To be honest, I’ve been falling out of love with German metallers Primal Fear for a little while now. It may be a case of familiarity breeding contempt – Rulebreaker is their eleventh full-length outing of similar-sounding material in a career now stretching almost to the twenty year mark; Or maybe it’s the fact that the many bands that have offshot from PF – Voodoo Circle, Silent Force, Blackwelder etal – all seem to get the best songs from their respective members, or perhaps it’s a combination of things – whatever, they seem to have aligned to put Primal Fear distinctly on the nose with this reviewer at least for some while.
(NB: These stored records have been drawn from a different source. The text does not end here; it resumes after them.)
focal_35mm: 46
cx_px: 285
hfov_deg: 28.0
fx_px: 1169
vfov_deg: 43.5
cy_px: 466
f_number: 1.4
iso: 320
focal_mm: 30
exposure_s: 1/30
Still, when the editor asks you to take a review on you don’t turn him down, lest you get relegated to local band features or worse, think pieces… so here we are, with Rulebreaker – and I have to say it’s really rather good.

The metal mojo, wherever it went, is back, meaning that pulsating, throbbing tracks like Constant Heart leave the band sounding better than they have in a long, long time. Vocalist Ralf Scheepers in particular, seems reenergized, investing even more mundane tracks like In Metal We Trust and the title track with the sort of power and conviction their hackneyed themes and lyrics probably don’t deserve, in the process turning them into minor classics.
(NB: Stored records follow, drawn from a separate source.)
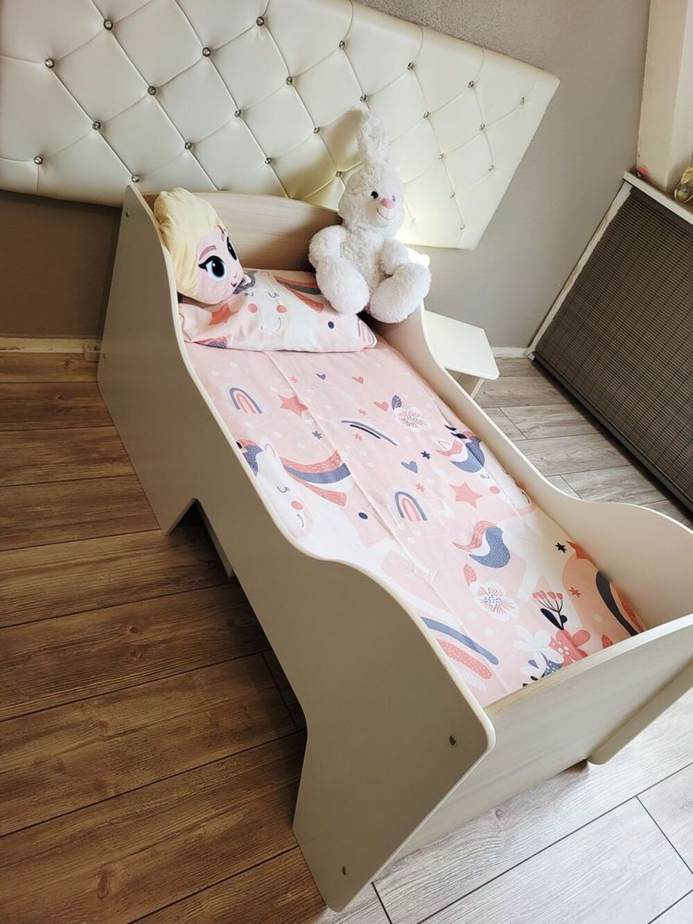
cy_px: 462
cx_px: 346
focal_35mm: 26
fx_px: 694
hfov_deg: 53.1
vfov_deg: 67.3
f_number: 1.8
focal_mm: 5.4
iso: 250
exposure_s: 1/50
Elsewhere the guitars of Tom Naumann, Magnus Karlsson and Alex Beyrodt burn bright, even on obligatory ballad The Sky is Burning, wherein Scheepers makes his most telling contribution with a spine tingling exhibition of power, control and mesmerizing technique. This really is Euro metal in excelsis, something I haven’t really felt about this band since 2001’s Nuclear Fire.
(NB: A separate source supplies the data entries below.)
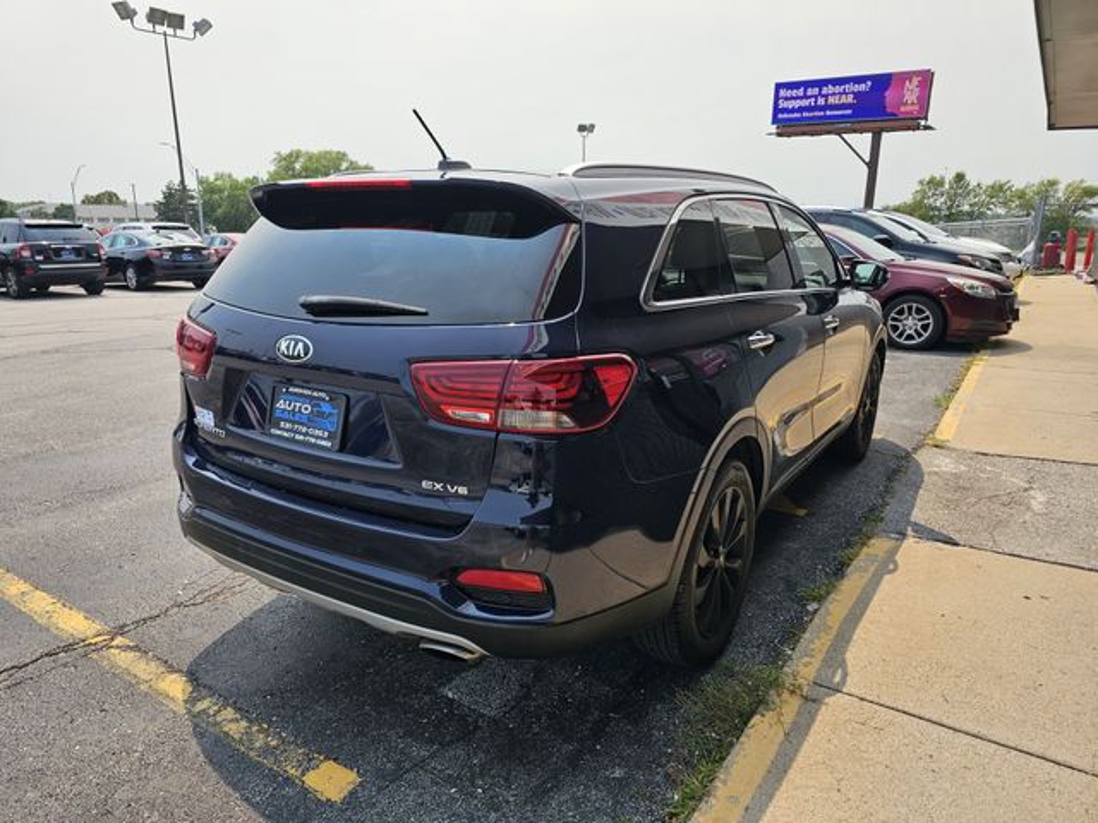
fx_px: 730
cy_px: 412
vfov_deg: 58.9
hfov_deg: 73.9
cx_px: 549
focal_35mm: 23
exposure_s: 1/754
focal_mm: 6.3
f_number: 1.7
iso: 10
Perhaps the big surprise is the eleven minute epic that forms Rulebreaker’s centrepiece, We Walk Without Fear. Comfortably the longest track Primal Fear has ever attempted, it sees Bassist Mat Sinner moving out of his power metal comfort zone as a song writer (at least partially) to deliver something very special indeed.

Raving Mad rounds things out as they started off – heads down, horns up, banging hard – to leave the listener glowing with excitement at the exhilarating journey they’ve just been taken on. For this reviewer at least, the ‘Fear is back!